The EU is currently considering the future of the European Reference Networks for rare diseases. “EU citizens still dont benefit enough from the ambitious actions set out in the Cross-Border Healthcare Directive,” auditor Janusz Wojciechowski has said.

Investing in health 

A Commission Export Panel on investing in health this week listened to two draft opinions, on value  and task shifting in health care. These should be rubber-stamped by the end of the month.

The first opinion recommends that member states develop a long-term strategy to reallocate resources from health interventions that have a low value to those with a higher one.

This should encourage health-care professionals to invest in increasing the healthcare value for patients. The idea is also to give patients a greater role in decision-making about their own health. Hallelujah!

However, Jacques de Haller, who is a former president of the European doctors’ organization CPME, has said that science should remain at the heart of decision-making when involving patients. 

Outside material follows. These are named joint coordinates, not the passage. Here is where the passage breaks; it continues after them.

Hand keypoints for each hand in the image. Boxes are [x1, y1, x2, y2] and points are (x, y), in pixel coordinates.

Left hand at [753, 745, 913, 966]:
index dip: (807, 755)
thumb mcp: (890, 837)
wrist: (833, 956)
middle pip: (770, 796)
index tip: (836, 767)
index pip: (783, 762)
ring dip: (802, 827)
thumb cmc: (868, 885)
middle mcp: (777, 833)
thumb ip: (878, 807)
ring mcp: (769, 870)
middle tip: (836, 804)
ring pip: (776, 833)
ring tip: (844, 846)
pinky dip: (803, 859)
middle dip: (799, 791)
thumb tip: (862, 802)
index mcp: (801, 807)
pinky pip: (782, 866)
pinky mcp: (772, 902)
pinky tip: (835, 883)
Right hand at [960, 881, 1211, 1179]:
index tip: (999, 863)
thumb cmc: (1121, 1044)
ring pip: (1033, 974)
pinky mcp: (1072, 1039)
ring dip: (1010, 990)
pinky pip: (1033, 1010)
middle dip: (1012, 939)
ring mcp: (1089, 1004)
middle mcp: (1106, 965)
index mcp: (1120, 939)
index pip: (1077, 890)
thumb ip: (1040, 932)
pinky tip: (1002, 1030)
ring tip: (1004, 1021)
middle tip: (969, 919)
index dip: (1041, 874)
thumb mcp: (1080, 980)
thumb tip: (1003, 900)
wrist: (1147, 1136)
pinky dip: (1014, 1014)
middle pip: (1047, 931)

He made the fair point that many people believe in now-disproven vaccines myths, adding the possibly more patronizing point that medicine should be practiced “by people who know and who have studied medicines.” So much for a patient lifestyle input.

The second opinion zoomed-in on how tasks can be shifted between-and-among health-care workers or from workers to patients or machines, to ensure that the healthcare sector’s scarce manpower is put to best use. 

Martin McKee, a professor at the London School of Hygiene and Tropical Medicine, said he felt that there exists little evidence to back the rigid demarcation that exists between tasks performed by doctors and nurses in particular situations.

There is also a lack of evidence about shifting tasks, he added. The opinion backed more research.

And finally…

The European Medicines Agency (EMA) has this week released draft guidance in respect of how medicines-device combinations (which are human medicines that contain a medical device) are to be regulated under the EUs new medical device regulation.

The EMA has highlighted which device types will be required to receive a marketing authorisation with a “CE” mark or a “declaration of conformity,” or be seen by a notified body. 

That’s all for now. Enjoy the upcoming weekend!